Description of the task |
Print this span of the material below exactly: the line with "articol ne vom", the line with "de îngrijire. De", and every line between them, but nothing else.

BEGIN Extracted data

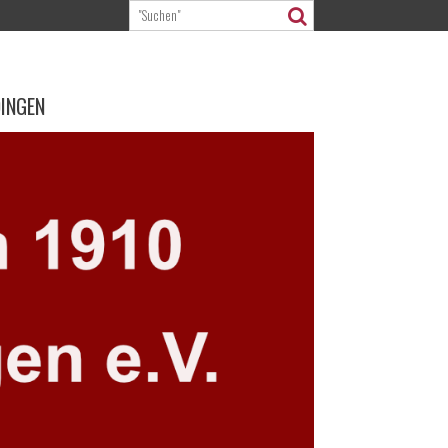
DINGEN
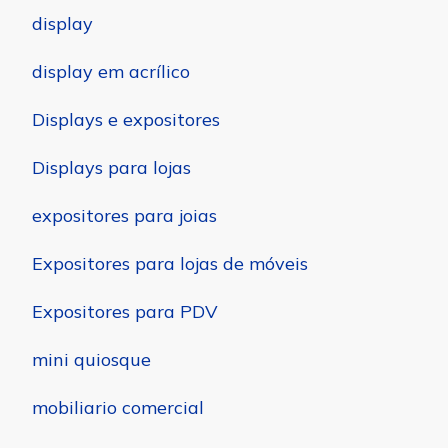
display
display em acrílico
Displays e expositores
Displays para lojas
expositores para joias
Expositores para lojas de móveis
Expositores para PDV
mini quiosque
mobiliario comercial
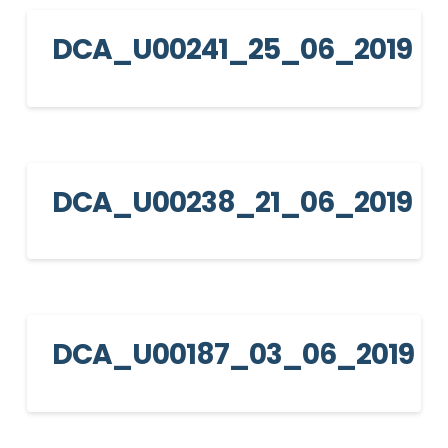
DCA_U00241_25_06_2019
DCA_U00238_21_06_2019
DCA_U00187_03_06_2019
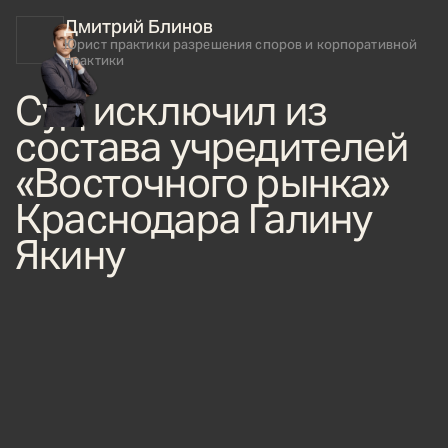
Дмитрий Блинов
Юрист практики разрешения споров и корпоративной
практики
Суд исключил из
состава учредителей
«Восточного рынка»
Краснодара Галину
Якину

END Extracted data
BEGIN Extracted data

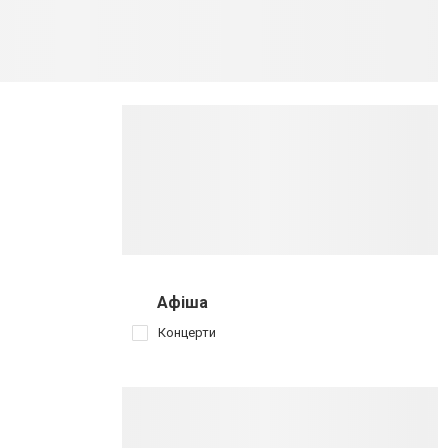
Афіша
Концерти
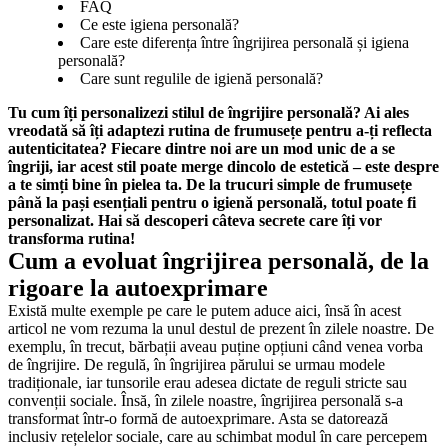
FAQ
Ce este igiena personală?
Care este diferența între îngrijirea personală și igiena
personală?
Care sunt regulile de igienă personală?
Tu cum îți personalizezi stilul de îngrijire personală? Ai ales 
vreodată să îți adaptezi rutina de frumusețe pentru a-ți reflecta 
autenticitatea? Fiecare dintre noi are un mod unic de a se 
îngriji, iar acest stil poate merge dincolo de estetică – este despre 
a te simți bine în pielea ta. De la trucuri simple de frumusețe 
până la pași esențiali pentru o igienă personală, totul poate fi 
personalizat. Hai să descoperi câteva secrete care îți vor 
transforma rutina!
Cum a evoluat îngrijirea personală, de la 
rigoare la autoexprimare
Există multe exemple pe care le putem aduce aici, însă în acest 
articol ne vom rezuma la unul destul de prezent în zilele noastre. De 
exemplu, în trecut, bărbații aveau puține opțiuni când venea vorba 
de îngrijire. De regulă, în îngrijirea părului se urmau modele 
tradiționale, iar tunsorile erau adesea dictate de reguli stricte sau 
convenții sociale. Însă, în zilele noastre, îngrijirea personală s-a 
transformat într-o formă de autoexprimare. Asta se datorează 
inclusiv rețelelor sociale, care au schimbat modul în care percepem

END Extracted data

Answer to this exercise |
articol ne vom rezuma la unul destul de prezent în zilele noastre. De 
exemplu, în trecut, bărbații aveau puține opțiuni când venea vorba 
de îngrijire. De regulă, în îngrijirea părului se urmau modele 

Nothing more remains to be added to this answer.